Unnamed: 0,MAE,MAPE,R2,MSE,RMSE
Linear Regression,43.483504,0.389199,0.527919,2868.549703,53.558843


### Error prevention in `select_model`

For a seamless and trouble-free experience, be sure to adhere to these tips:

__Input Type Check:__ Similar to `display_best_score`, before employing the `select_model` function, ensure that the input result is a DataFrame. Passing any other data type will raise a `TypeError`.

__Empty DataFrame:__ Make sure that the DataFrame provided contains at least one model and its respective scoring metrics. Attempting to use an empty DataFrame will result in a `TypeError`.

The `select_model` function is not only beneficial for focusing on a specific model's performance but also serves as a useful tool for verifying the presence of a model within the dataset. When an analyst specifies a model, the function checks if that model is included in the DataFrame's index. If the model is not found, the function doesn't just stop at returning an error message; it goes a step further by providing a list of the models that are included. This feature is particularly helpful in multiple ways:

- __Model Inventory Check:__ It essentially acts as a quick inventory check, allowing users to confirm which models have been trained and evaluated. This is especially useful in collaborative environments where multiple team members might be working on the same dataset but focusing on different models. It ensures that everyone is aware of the models that are already included in the analysis, helping to avoid redundant work.

- __Informed Decision Making:__ By providing a list of available models, it aids in informed decision-making. Analysts can quickly scan through the available models and decide which ones to focus on based on their specific criteria or hypothesis, without having to look through the entire DataFrame.

In [42]:
selected_model_name = 'Other Regressor'
select_model(scores_test, selected_model_name)

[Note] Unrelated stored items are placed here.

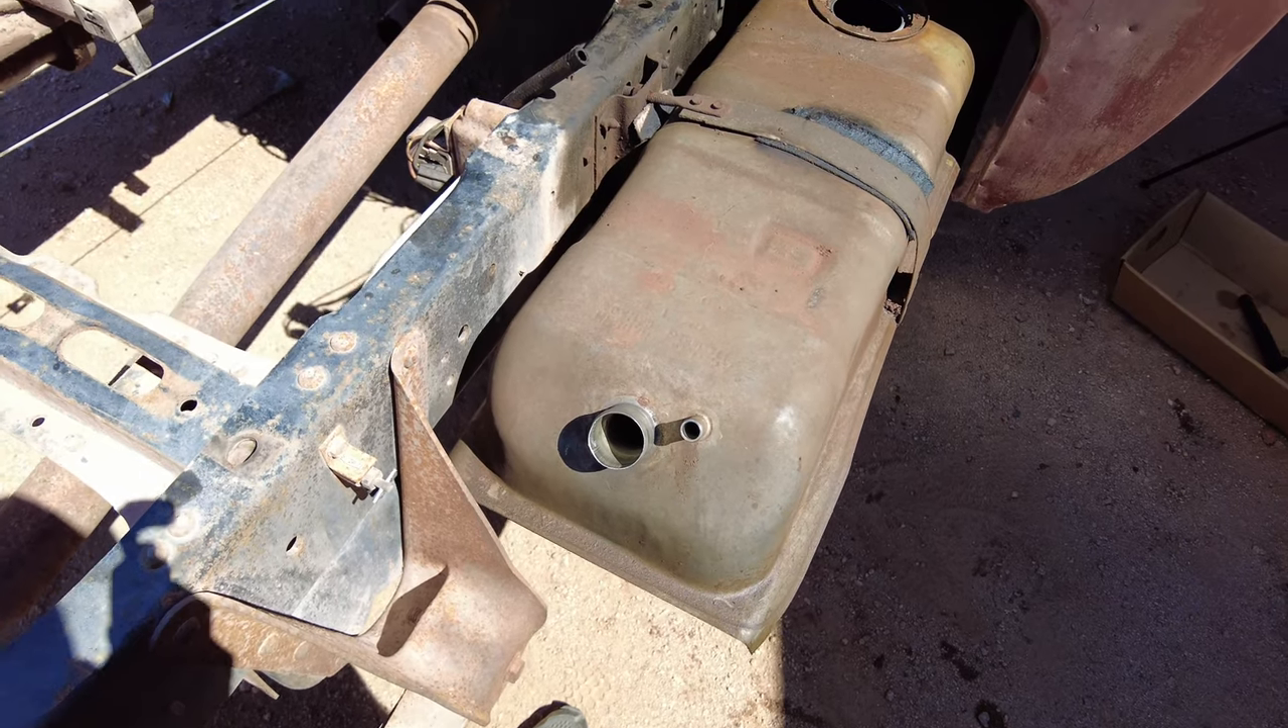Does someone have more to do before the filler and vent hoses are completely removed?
No.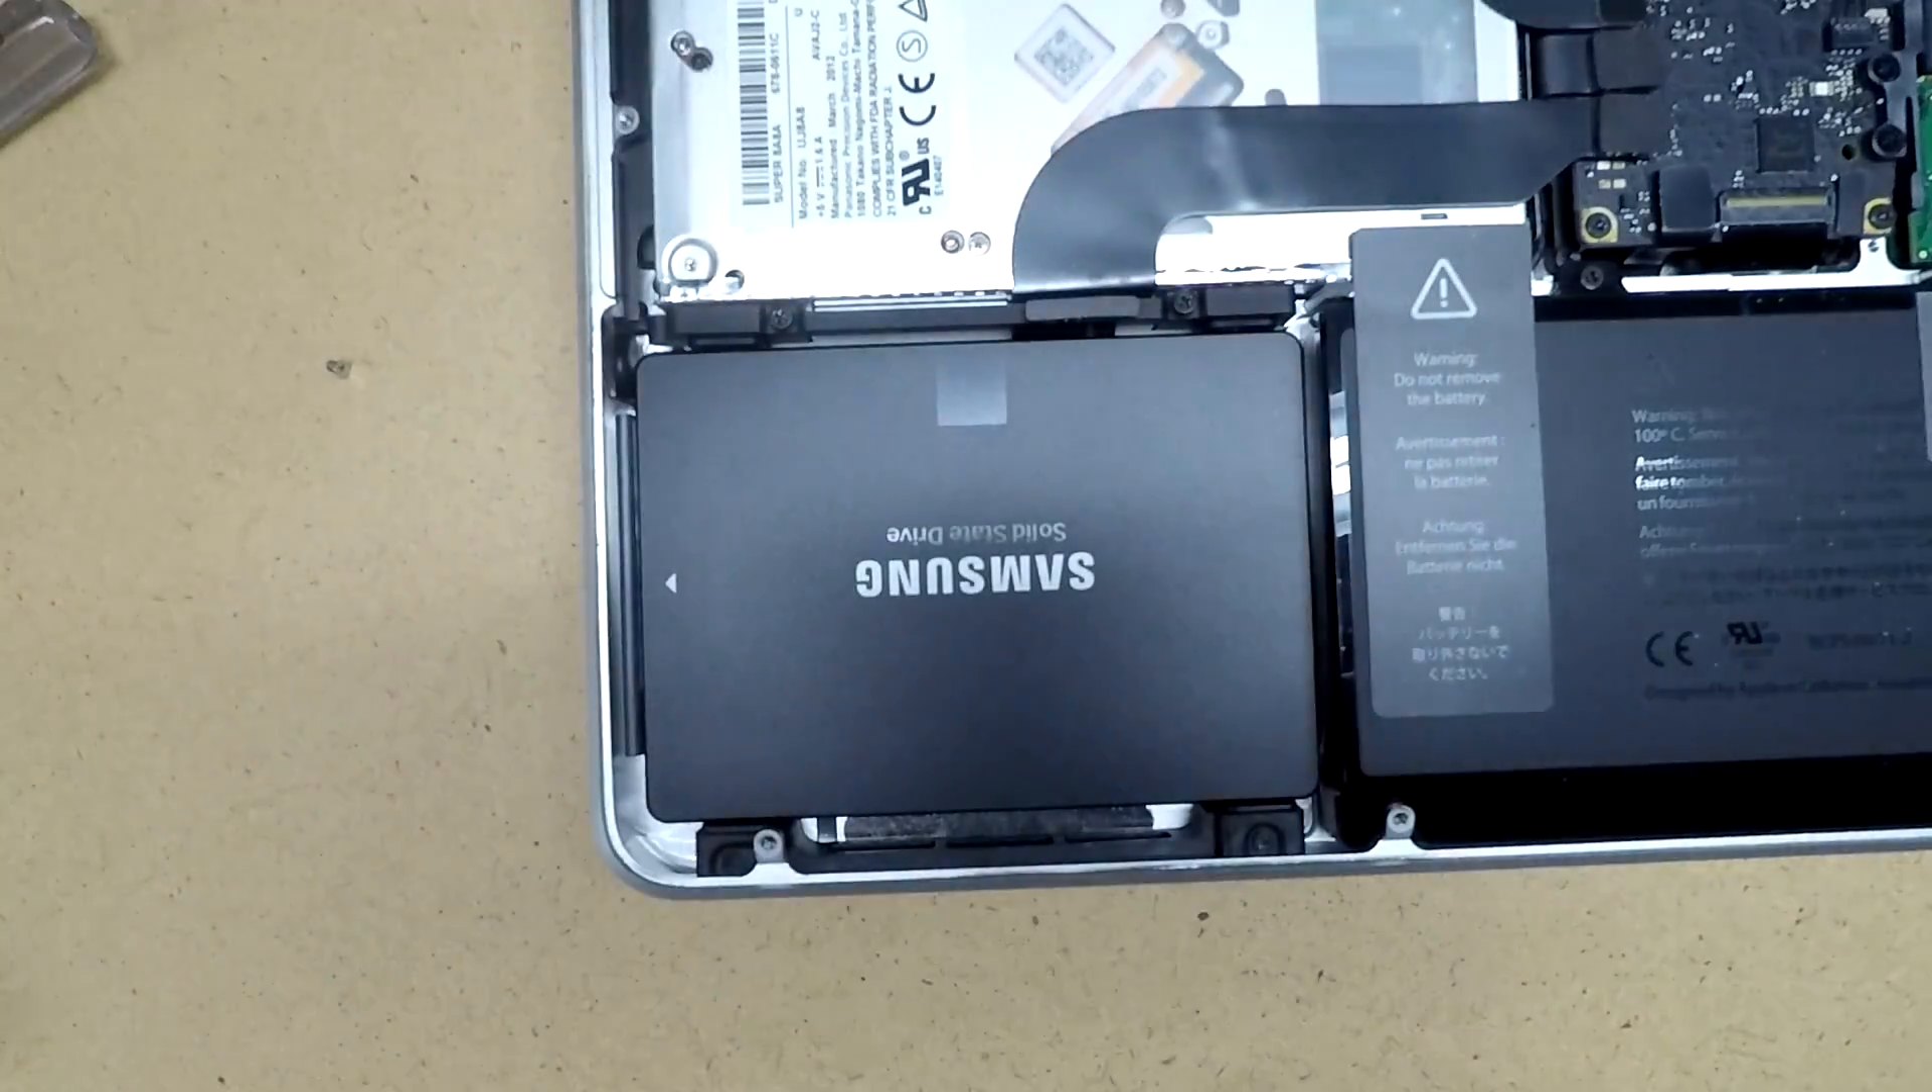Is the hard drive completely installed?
Yes.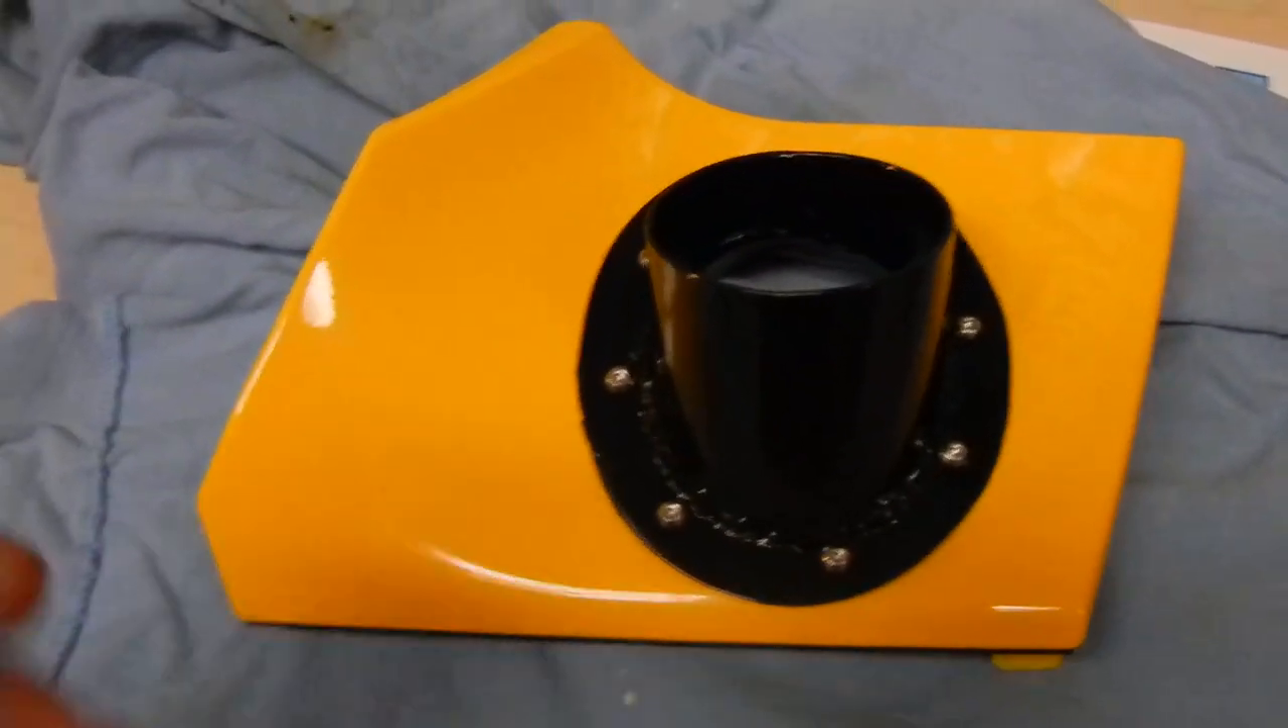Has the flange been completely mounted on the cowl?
Yes.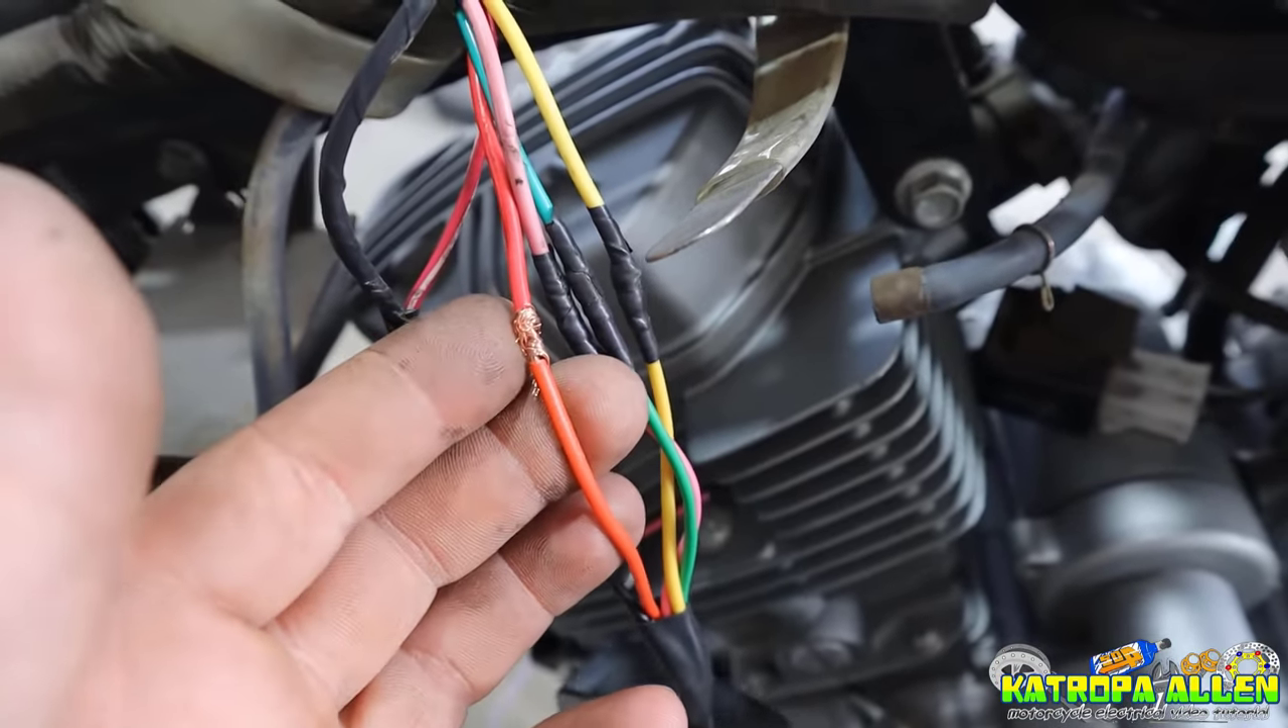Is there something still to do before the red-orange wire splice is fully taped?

"Model 'Other Regressor' not found. Here is the list of the models available: AdaBoost, Decision Tree, Gradient Boosting, Linear Regression, Linear Regression (L1), Linear Regression (L2), Linear Support Vector Machine, Random Forest, Support Vector Machine."

For example, in a real-life scenario, an environmental scientist analyzing a dataset on air quality might be interested in examining a specific model's ability to predict pollution levels. If they aren't sure whether the model has been included in the analysis, they can use the `select_model` function. If the model is not found, the function's feedback not only informs them of this but also shows which models are available, allowing the scientist to make an informed decision on whether to proceed with an available trained model or to train and evaluate the model of interest.

## Conclusion

The autopredictor package offers a streamlined approach to model training, evaluation, and selection, making it an indispensable tool in fields where accuracy is crucial. It facilitates the training and evaluation of a diverse array of models, provides a detailed array of performance metrics for thorough assessment, and ensures a clear, user-friendly presentation of results, aiding in the informed selection of the most effective model. Its robust functionality allow for an efficient workflow, catering to both all levels of data scientists and professionals in various domains. Whether it's healthcare, finance, or environmental science, autopredictor simplifies the complex task of model selection, empowering users to make informed, data-driven decisions.

## Best practices

- It is better to always split your dataset into training and testing sets to evaluate model performance.
- Consider the specific problem and dataset characteristics when choosing a regression model.
- Regularly check for updates to the autopredictor package for improved functionality and bug fixes.